====== Record extracts
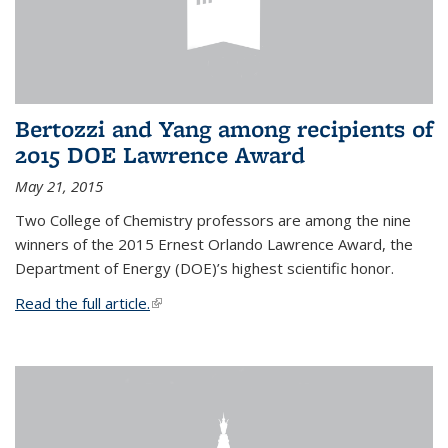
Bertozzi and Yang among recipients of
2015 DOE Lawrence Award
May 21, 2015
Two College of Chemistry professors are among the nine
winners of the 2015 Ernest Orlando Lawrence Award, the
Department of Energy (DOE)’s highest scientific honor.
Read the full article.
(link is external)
============
## Exercise requirements
Every line of the data should be transcribed exactly. Omit the images.

## Reply to the exercise
Bertozzi and Yang among recipients of
2015 DOE Lawrence Award
May 21, 2015
Two College of Chemistry professors are among the nine
winners of the 2015 Ernest Orlando Lawrence Award, the
Department of Energy (DOE)’s highest scientific honor.
Read the full article.
(link is external)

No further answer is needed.